Kisah Motivasi "Sahabat Surat Miskin" Part - 9


Oleh: Elbar

"Mawar 1.000 Warna"


TendaBesar.Com - KISAH - Tak terasa waktu sedemikian cepat berlalu. Serasa baru kemarin lomba itu di gelar dan sampai kini ia masih menyisakan kenangan panjang. Ya .. Setahun sudah Mahmud dan para santri menimba ilmu di pondok sederhana itu. Makin hari perkembangan ilmunya meningkat dengan cepat, bagai angin sepoi yang menyapu setiap sisi gunung dengan lembutnya, Mahmud kian hari kian terkenal dengan kecerdasannya, di setiap event lomba ia senantiasa tampil menjadi peserta, tidak hanya di kalangan pesantren ia dikenal, melainkan telah merambah ke sekolah-sekolah lain. Di sela-sela mengisi kegiatan di lingkungan masyarakat, tidak jarang T.G.H. Ahmad Hanafi  memuji muridnya yang satu ini.

Hari itu pelajaran ilmu faraidh sedang berlangsung, banyak siswa yang bingung dan susah memahami ilmu yang satu ini. Meskipun telah berulang kali diterangkan oleh ustaz yang mengajar namun tetap saja pelajaran ini menjadi hantu tersendiri  bagi sebagian siswa. Di samping harus menghafal ahli warisnya, ilmu faraidh juga mengharuskan untuk menghafal rumus  pembagiannya. 

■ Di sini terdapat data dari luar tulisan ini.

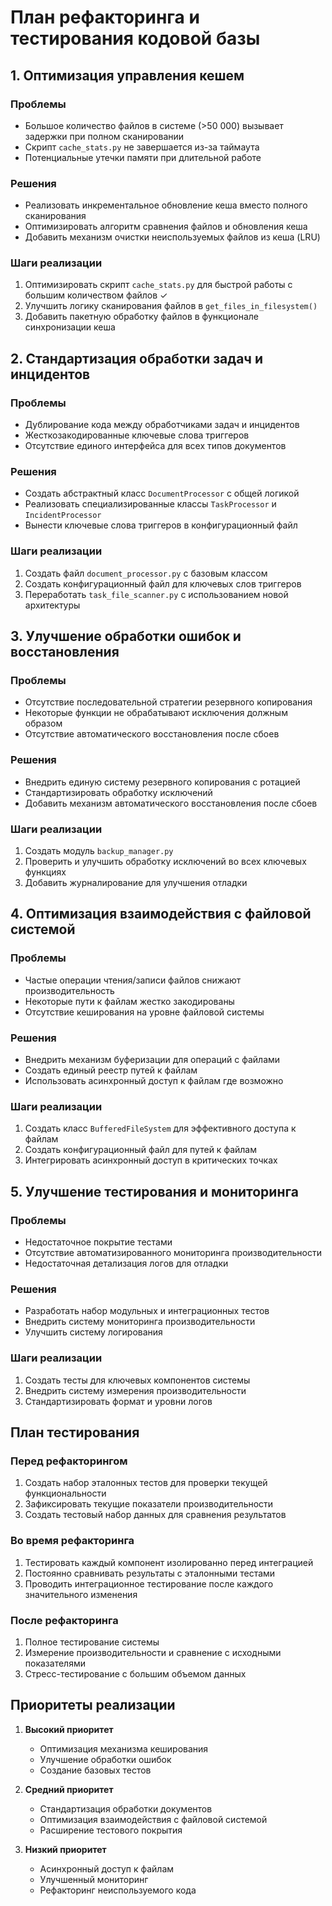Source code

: # План рефакторинга и тестирования кодовой базы

## 1. Оптимизация управления кешем

### Проблемы
- Большое количество файлов в системе (>50 000) вызывает задержки при полном сканировании
- Скрипт `cache_stats.py` не завершается из-за таймаута
- Потенциальные утечки памяти при длительной работе

### Решения
- Реализовать инкрементальное обновление кеша вместо полного сканирования
- Оптимизировать алгоритм сравнения файлов и обновления кеша
- Добавить механизм очистки неиспользуемых файлов из кеша (LRU)

### Шаги реализации
1. Оптимизировать скрипт `cache_stats.py` для быстрой работы с большим количеством файлов ✓
2. Улучшить логику сканирования файлов в `get_files_in_filesystem()` 
3. Добавить пакетную обработку файлов в функционале синхронизации кеша

## 2. Стандартизация обработки задач и инцидентов

### Проблемы
- Дублирование кода между обработчиками задач и инцидентов
- Жесткозакодированные ключевые слова триггеров
- Отсутствие единого интерфейса для всех типов документов

### Решения
- Создать абстрактный класс `DocumentProcessor` с общей логикой
- Реализовать специализированные классы `TaskProcessor` и `IncidentProcessor`
- Вынести ключевые слова триггеров в конфигурационный файл

### Шаги реализации
1. Создать файл `document_processor.py` с базовым классом
2. Создать конфигурационный файл для ключевых слов триггеров
3. Переработать `task_file_scanner.py` с использованием новой архитектуры

## 3. Улучшение обработки ошибок и восстановления

### Проблемы
- Отсутствие последовательной стратегии резервного копирования
- Некоторые функции не обрабатывают исключения должным образом
- Отсутствие автоматического восстановления после сбоев

### Решения
- Внедрить единую систему резервного копирования с ротацией
- Стандартизировать обработку исключений
- Добавить механизм автоматического восстановления после сбоев

### Шаги реализации
1. Создать модуль `backup_manager.py`
2. Проверить и улучшить обработку исключений во всех ключевых функциях
3. Добавить журналирование для улучшения отладки

## 4. Оптимизация взаимодействия с файловой системой

### Проблемы
- Частые операции чтения/записи файлов снижают производительность
- Некоторые пути к файлам жестко закодированы
- Отсутствие кеширования на уровне файловой системы

### Решения
- Внедрить механизм буферизации для операций с файлами
- Создать единый реестр путей к файлам
- Использовать асинхронный доступ к файлам где возможно

### Шаги реализации
1. Создать класс `BufferedFileSystem` для эффективного доступа к файлам
2. Создать конфигурационный файл для путей к файлам
3. Интегрировать асинхронный доступ в критических точках

## 5. Улучшение тестирования и мониторинга

### Проблемы
- Недостаточное покрытие тестами
- Отсутствие автоматизированного мониторинга производительности
- Недостаточная детализация логов для отладки

### Решения
- Разработать набор модульных и интеграционных тестов
- Внедрить систему мониторинга производительности
- Улучшить систему логирования

### Шаги реализации
1. Создать тесты для ключевых компонентов системы
2. Внедрить систему измерения производительности
3. Стандартизировать формат и уровни логов

## План тестирования

### Перед рефакторингом
1. Создать набор эталонных тестов для проверки текущей функциональности
2. Зафиксировать текущие показатели производительности
3. Создать тестовый набор данных для сравнения результатов

### Во время рефакторинга
1. Тестировать каждый компонент изолированно перед интеграцией
2. Постоянно сравнивать результаты с эталонными тестами
3. Проводить интеграционное тестирование после каждого значительного изменения

### После рефакторинга
1. Полное тестирование системы
2. Измерение производительности и сравнение с исходными показателями
3. Стресс-тестирование с большим объемом данных

## Приоритеты реализации

1. **Высокий приоритет**
   - Оптимизация механизма кеширования
   - Улучшение обработки ошибок
   - Создание базовых тестов

2. **Средний приоритет**
   - Стандартизация обработки документов
   - Оптимизация взаимодействия с файловой системой
   - Расширение тестового покрытия

3. **Низкий приоритет**
   - Асинхронный доступ к файлам
   - Улучшенный мониторинг
   - Рефакторинг неиспользуемого кода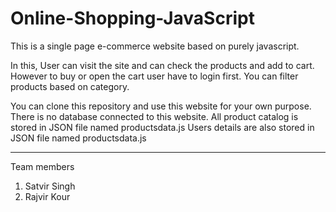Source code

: # Online-Shopping-JavaScript

This is a single page e-commerce website based on purely javascript.

In this, User can visit the site and can check the products and add to cart. However to buy or open the cart user have to login first.
You can filter products based on category.

You can clone this repository and use this website for your own purpose.
 There is no database connected to this website.
 All product catalog is stored in JSON file named productsdata.js
 Users details are also stored in JSON file named productsdata.js

---

Team members
1. Satvir Singh
2. Rajvir Kour
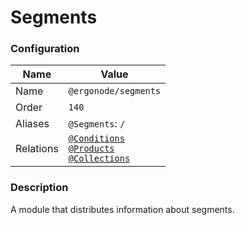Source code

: # Segments

### Configuration

| Name          | Value                    |
|---------------|--------------------------|
| Name          | `@ergonode/segments`   |
| Order         | `140`                     |
| Aliases       | `@Segments`: `/`       |
| Relations     | [`@Conditions`][module-conditions] <br> [`@Products`][module-products] <br> [`@Collections`][module-collections]  |

### Description

A module that distributes information about segments.

[module-conditions]: frontend/modules/conditions
[module-products]: frontend/modules/products
[module-collections]: frontend/modules/collections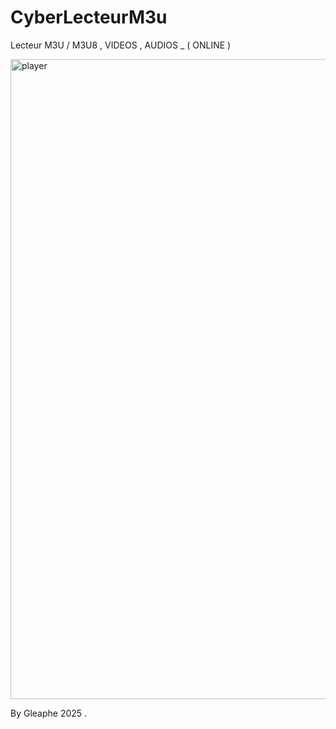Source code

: # CyberLecteurM3u
Lecteur M3U / M3U8 , VIDEOS , AUDIOS _ ( ONLINE )


<img width="1280" height="1024" alt="player" src="https://github.com/user-attachments/assets/c09eb1c0-b7f2-4b89-bfdc-7cee4ec0a7ca" />


By Gleaphe 2025 .
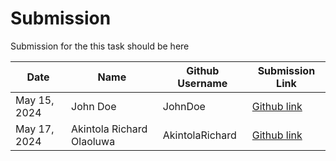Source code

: # Submission

Submission for the this task should be here

| Date | Name | Github Username | Submission Link |
| ------ | ------ | ------ |  ------ |
| May 15, 2024 | John Doe | JohnDoe | [Github link](https://github.com/) |
| May 17, 2024 | Akintola Richard Olaoluwa | AkintolaRichard | [Github link](https://github.com/AkintolaRichard/30-Days-Solana-Developer-Bootcamp/blob/AkintolaRichard-assignment-2/Cryptography/AkintolaRichard.ts) |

Mahmud siswa yang tidak banyak bicara itu memang siswa yang genius, ia menganggap ilmu faraidh sama dengan ilmu lainnya, sama dengan matematika, IPA, IPS atau bahkan PAI. Dan konon  ilmu faraidh adalah asal muasal dari ilmu matematika dan ilmuan islamlah yang paling berjasa  pada perkembangan ilmu  matematika tersebut. Ya  dialah… Al Khawarizmi atau di barat dikenal dengan sebutan Averoiz, ada juga Ibnu Sina yang di barat dikenal dengan Avie Cena,  kuarren Buchan…? soalnya selama ini kita telah dibohongi oleh  para ilmuan dan sejarawan barat yang pendusta…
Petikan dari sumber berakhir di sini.